━━━ SUPPLIED ENTRIES ━━━
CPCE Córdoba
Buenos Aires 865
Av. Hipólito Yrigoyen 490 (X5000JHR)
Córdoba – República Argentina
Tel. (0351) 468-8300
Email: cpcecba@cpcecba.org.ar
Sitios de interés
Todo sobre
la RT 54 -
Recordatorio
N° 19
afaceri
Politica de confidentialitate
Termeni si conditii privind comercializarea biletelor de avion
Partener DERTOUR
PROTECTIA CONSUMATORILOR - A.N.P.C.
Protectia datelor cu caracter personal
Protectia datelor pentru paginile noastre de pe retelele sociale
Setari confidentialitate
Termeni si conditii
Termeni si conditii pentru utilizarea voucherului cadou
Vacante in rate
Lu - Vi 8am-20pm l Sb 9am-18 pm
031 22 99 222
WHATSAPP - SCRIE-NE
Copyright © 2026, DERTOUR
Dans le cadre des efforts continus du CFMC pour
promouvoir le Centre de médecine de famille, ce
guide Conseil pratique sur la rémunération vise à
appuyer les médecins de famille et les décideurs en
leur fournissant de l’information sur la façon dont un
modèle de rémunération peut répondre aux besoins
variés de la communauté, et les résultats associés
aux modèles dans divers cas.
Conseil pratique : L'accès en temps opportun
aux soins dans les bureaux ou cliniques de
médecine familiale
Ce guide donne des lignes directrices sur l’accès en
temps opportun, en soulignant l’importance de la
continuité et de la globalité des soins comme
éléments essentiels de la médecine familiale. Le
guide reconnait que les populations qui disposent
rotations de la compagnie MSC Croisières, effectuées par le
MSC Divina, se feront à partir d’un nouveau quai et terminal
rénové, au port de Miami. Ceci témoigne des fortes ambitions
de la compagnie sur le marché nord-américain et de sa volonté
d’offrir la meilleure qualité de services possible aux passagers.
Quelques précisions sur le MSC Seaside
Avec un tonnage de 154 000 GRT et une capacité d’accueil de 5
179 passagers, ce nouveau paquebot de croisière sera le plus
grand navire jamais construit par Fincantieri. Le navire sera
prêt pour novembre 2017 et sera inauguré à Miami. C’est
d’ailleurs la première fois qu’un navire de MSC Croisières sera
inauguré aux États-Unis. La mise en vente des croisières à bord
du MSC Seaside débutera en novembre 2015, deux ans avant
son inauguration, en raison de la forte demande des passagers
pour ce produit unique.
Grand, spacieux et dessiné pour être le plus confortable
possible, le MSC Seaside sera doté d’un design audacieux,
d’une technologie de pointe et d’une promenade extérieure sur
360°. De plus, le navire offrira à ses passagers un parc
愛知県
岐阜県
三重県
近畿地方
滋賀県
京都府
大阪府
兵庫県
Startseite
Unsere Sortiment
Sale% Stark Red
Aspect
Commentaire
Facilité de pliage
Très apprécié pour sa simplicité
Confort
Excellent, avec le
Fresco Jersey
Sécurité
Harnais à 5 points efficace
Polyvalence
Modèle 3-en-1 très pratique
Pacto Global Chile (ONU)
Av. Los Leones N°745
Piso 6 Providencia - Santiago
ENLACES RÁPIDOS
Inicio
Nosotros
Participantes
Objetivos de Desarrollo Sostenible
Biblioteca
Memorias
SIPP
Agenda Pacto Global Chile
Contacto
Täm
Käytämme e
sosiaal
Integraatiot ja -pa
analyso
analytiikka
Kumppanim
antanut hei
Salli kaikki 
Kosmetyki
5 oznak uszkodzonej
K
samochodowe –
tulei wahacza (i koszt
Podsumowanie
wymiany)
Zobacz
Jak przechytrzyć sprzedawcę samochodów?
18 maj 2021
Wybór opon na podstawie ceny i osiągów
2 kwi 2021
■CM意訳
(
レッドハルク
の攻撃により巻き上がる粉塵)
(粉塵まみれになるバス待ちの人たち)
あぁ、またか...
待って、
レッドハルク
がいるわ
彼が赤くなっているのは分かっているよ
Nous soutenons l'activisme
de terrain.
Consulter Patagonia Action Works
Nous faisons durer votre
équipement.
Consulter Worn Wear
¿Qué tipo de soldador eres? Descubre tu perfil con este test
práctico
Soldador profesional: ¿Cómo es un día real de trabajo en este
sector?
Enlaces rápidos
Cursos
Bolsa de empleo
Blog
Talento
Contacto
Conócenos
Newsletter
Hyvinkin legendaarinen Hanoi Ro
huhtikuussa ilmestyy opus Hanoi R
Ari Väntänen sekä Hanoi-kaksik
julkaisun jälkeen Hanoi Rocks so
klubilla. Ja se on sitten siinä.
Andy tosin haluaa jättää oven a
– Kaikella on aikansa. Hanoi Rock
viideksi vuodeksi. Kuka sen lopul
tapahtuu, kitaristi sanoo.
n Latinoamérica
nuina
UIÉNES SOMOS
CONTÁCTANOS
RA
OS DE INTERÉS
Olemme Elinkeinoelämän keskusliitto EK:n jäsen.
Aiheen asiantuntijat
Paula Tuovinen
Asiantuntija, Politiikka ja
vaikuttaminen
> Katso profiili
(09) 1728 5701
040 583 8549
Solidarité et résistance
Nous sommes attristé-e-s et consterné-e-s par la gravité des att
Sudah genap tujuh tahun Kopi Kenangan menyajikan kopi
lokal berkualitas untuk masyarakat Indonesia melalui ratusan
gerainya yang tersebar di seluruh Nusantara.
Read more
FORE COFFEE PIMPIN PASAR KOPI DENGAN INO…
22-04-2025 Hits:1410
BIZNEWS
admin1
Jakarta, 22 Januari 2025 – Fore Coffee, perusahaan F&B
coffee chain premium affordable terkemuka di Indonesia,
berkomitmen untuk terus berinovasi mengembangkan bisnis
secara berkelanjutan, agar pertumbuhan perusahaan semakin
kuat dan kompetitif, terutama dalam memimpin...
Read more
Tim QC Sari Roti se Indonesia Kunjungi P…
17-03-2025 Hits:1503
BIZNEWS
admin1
━━━
* **EXERCISE GOAL**:
Reproduce the data from its first line through the line containing "Politica de confidentialitate", both ends included, renaming "Recordatorio" as "Aviso" and leaving all else unchanged.

* **YOUR SOLUTION**:
CPCE Córdoba
Buenos Aires 865
Av. Hipólito Yrigoyen 490 (X5000JHR)
Córdoba – República Argentina
Tel. (0351) 468-8300
Email: cpcecba@cpcecba.org.ar
Sitios de interés
Todo sobre
la RT 54 -
Aviso
N° 19
afaceri
Politica de confidentialitate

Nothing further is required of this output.